There are a number of things that you should be aware of when
importing vector sprites, with the most important being that some
of the sprite drawing and sprite management functions are not
supported for technical reasons, particularly those draw functions
that draw only part of a sprite, or that "skew" the position in
some way (see the individual
draw_sprite_*() functions for exact details of which). However
the basic sprite drawing functions are fully supported as are the
sprite variables. You can also set different
anti-aliasing (AA) values for the SWF sprites being drawn
using the functions found here:
Drawing Sprites and Backgrounds.
You should also be aware of the following:
- When importing a *.SWF file, Actionscript is not supported, so if your SWF relies on it to work correctly then it probably won't turn out right. Similarly, any embedded movie clips that have their own timeline will only have their first frame shown throughout the animation - all animation must be on the main timeline.
- If your vector file has particularly fine detail you may occasionally find that holes or strange triangles will appear in the resulting sprites. This is because at small scales geometry can sometimes collapse together to create shapes that just don't triangulate well. In this case you have two options - you can scale up the contents of the vector file which will give the importer more room to play with, or you can try to reduce the level of detail in the object that is breaking.

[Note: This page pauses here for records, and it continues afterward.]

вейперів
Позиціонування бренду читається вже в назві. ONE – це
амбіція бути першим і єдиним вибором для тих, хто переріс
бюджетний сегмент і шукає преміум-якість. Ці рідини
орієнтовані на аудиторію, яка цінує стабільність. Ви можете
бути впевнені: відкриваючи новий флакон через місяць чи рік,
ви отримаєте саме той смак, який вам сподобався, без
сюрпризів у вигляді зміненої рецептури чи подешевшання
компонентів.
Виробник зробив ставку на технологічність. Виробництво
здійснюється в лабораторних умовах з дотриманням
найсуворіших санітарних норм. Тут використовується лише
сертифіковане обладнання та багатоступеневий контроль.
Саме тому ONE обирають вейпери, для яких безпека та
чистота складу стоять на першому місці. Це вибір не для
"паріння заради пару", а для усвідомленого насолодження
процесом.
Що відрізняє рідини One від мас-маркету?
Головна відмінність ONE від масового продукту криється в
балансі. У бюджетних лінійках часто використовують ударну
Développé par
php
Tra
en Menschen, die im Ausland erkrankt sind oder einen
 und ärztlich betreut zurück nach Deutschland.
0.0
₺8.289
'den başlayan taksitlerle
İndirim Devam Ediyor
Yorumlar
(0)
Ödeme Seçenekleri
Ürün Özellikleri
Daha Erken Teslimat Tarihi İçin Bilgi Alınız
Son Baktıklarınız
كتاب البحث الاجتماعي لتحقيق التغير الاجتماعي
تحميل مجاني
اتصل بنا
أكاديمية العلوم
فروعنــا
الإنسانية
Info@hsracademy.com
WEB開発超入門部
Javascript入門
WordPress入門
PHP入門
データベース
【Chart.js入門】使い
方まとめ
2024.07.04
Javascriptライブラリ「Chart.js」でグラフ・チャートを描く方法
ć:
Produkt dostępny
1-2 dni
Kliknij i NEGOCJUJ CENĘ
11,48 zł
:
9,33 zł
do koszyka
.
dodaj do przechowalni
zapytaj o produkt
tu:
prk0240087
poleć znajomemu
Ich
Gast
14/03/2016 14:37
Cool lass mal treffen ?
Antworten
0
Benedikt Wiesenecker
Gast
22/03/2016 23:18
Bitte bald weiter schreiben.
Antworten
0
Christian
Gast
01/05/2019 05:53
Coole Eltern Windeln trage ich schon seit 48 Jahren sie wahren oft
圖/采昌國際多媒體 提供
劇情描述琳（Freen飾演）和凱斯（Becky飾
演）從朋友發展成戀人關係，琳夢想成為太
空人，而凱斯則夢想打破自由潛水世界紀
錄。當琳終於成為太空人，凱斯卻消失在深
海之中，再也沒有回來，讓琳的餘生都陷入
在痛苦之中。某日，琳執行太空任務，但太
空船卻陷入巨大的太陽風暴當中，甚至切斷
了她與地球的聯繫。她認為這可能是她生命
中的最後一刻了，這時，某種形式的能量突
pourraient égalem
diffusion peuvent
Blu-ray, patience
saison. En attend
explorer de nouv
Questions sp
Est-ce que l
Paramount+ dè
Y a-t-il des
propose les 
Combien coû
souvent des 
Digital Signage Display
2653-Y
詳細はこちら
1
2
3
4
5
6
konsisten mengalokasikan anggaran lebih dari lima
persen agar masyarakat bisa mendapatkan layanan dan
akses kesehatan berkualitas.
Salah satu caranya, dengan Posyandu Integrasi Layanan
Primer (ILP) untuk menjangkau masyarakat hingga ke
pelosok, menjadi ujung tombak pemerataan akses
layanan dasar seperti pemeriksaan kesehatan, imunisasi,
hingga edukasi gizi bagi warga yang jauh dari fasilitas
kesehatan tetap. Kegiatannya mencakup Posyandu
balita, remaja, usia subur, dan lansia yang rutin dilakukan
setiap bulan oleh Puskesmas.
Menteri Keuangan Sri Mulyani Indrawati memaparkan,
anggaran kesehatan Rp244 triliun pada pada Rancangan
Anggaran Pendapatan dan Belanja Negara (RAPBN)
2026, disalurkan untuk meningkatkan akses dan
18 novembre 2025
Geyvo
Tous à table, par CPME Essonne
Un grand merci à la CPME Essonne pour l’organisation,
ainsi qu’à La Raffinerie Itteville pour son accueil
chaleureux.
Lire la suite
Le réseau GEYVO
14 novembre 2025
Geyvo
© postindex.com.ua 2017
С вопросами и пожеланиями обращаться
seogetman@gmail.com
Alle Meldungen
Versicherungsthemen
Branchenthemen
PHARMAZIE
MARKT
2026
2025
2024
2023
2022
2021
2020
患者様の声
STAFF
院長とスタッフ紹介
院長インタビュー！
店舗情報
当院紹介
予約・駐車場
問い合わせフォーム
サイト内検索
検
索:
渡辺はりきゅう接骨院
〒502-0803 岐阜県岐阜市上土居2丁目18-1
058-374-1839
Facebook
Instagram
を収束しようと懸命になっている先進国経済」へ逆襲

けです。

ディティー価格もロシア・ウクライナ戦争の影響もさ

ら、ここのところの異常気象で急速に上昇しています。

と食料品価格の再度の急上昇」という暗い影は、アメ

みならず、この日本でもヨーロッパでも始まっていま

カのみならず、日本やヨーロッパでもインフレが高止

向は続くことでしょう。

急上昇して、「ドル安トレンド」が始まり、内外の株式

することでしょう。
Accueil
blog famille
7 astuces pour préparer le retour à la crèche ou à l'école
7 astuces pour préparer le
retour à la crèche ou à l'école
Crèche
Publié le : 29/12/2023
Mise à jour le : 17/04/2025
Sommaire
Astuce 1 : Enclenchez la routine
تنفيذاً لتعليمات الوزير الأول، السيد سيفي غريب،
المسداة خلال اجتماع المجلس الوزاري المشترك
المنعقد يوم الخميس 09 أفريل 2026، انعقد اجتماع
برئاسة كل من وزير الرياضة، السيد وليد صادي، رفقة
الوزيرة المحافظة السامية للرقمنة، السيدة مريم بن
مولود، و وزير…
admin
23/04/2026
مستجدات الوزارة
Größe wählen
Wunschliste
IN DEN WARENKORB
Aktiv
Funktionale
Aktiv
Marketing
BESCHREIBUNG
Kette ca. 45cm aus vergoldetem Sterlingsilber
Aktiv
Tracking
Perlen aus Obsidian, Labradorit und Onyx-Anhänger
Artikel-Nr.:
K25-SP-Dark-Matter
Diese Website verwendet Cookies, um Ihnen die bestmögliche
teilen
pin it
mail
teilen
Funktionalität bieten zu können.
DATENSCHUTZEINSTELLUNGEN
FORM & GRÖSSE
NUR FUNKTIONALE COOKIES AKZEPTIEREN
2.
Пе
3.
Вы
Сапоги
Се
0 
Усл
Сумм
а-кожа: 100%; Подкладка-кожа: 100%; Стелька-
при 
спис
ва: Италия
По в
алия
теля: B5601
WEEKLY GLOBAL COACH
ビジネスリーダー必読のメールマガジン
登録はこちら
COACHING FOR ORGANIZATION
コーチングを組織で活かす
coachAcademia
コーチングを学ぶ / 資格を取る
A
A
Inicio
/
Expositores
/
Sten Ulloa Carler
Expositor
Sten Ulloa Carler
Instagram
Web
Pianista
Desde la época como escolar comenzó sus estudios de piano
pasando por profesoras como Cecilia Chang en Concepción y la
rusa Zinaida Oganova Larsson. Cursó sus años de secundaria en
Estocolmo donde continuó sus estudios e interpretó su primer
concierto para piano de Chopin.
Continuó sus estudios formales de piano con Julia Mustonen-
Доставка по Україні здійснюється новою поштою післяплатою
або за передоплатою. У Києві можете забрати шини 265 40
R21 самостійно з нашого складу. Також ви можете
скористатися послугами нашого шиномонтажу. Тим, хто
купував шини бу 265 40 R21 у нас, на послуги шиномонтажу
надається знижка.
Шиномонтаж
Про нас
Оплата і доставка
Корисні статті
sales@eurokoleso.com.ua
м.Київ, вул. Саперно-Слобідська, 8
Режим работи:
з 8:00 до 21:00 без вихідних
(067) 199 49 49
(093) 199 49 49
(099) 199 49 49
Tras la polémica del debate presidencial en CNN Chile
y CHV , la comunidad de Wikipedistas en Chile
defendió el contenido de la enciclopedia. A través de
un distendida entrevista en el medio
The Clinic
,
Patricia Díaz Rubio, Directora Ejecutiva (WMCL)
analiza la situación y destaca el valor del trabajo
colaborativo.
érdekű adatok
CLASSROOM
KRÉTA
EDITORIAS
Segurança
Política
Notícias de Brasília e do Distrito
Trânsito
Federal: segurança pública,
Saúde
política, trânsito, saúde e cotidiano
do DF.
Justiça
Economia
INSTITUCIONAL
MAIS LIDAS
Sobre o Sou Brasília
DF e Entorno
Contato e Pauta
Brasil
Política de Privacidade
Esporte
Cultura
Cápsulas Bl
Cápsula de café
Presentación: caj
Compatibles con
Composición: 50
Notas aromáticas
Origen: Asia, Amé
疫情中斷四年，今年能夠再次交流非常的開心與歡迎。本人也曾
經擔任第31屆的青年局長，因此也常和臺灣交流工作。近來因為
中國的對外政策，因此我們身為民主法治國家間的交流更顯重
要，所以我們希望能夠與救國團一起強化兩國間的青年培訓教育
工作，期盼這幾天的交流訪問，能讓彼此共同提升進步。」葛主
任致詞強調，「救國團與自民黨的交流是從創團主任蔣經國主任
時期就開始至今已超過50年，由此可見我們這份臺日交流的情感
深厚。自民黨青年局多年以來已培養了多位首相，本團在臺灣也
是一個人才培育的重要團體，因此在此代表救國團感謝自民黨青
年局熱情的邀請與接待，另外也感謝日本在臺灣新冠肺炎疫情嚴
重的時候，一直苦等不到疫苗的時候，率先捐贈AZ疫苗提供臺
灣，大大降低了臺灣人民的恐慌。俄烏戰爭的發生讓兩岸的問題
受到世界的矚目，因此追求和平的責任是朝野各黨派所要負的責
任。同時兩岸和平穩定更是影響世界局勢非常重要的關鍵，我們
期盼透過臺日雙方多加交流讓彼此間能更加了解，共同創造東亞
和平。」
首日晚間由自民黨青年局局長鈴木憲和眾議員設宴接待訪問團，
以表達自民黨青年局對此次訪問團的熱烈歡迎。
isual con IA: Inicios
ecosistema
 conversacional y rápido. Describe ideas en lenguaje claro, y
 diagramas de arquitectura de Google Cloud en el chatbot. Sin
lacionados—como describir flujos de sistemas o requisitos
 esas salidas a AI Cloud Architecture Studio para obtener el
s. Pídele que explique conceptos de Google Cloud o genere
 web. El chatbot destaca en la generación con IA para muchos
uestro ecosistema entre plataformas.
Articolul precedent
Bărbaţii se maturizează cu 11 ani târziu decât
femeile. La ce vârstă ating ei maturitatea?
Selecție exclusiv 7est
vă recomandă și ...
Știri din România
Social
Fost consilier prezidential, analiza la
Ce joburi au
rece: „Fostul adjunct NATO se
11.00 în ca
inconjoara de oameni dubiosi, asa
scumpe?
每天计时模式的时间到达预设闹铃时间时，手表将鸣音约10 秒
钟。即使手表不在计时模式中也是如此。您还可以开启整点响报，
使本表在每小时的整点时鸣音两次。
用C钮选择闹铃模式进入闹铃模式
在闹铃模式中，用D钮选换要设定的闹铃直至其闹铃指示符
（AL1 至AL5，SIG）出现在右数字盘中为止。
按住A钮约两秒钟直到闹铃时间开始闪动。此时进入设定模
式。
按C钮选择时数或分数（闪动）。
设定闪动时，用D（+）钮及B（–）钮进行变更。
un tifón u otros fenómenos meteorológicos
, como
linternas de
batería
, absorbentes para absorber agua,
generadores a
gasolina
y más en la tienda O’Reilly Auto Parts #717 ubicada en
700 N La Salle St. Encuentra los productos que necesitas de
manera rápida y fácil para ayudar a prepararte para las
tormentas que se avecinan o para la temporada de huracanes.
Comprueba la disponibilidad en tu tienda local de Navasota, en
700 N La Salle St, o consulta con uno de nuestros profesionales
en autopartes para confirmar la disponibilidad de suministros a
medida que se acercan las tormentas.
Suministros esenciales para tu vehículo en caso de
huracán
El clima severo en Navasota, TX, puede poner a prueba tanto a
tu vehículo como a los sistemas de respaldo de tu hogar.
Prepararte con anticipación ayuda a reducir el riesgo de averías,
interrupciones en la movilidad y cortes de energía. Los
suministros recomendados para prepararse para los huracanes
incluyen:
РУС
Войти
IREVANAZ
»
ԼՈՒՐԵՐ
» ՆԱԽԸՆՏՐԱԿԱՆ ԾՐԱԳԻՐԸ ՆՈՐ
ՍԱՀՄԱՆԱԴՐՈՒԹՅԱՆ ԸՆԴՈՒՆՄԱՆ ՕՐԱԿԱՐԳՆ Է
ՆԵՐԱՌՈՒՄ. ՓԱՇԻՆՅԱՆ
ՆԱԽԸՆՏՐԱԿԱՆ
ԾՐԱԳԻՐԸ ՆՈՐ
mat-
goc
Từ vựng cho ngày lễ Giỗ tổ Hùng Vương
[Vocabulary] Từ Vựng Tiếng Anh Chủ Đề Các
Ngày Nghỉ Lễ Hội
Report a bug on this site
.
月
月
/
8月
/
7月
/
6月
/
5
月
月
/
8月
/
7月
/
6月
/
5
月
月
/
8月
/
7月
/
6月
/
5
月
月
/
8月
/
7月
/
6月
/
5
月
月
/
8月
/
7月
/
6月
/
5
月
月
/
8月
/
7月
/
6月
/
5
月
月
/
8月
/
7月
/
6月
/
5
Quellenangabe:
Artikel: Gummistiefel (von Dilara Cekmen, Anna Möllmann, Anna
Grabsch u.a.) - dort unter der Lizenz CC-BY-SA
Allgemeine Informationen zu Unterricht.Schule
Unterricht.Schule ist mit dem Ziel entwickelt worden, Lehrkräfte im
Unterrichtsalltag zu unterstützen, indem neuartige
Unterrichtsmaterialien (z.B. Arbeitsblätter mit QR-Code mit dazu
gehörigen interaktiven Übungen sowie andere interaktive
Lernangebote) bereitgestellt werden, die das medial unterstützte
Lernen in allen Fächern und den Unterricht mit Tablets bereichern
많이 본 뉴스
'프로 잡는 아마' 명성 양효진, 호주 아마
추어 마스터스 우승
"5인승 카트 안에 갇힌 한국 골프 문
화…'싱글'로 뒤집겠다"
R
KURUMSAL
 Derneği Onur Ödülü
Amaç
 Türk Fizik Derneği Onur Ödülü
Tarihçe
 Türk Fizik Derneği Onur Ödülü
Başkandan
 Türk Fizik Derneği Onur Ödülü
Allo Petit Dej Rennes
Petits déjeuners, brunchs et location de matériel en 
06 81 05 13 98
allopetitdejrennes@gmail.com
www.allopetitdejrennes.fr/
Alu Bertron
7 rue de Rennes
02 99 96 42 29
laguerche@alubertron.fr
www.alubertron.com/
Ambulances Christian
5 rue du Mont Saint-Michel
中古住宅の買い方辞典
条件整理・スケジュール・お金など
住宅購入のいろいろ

- GameMaker: Studio uses the stage size of the SWF as the bounds of the resulting sprite. However, if you have anything on the stage outside these bounds it is still drawn. This means that you should either try to avoid putting anything outside your stage bounds if you don't want it to be shown, or use a mask layer to limit drawing to this area.
- The stage size also affects the size of any collision masks that are generated, therefore if you have a large stage size and a lot of frames in your animation you can potentially eat up a lot of memory. So, only use precise collision masks if you really need it.
- As a SWF file is created from multiple layers, some of which potentially overlap, alpha doesn't work quite the way it does with bitmap sprites - overlapping areas will not look as transparent as other parts of the sprite, as the pixels there are being drawn over multiple times.
- Bitmap fills are supported though if you use tiled bitmap fills as part of your SWF file you need to make sure the bitmap is a power-of-two in size, otherwise it won't tile properly. Text rendering is also supported, but you need to embed the font in your SWF file for it to show up in the resulting sprite. Also, currently only left-aligned single line text is supported.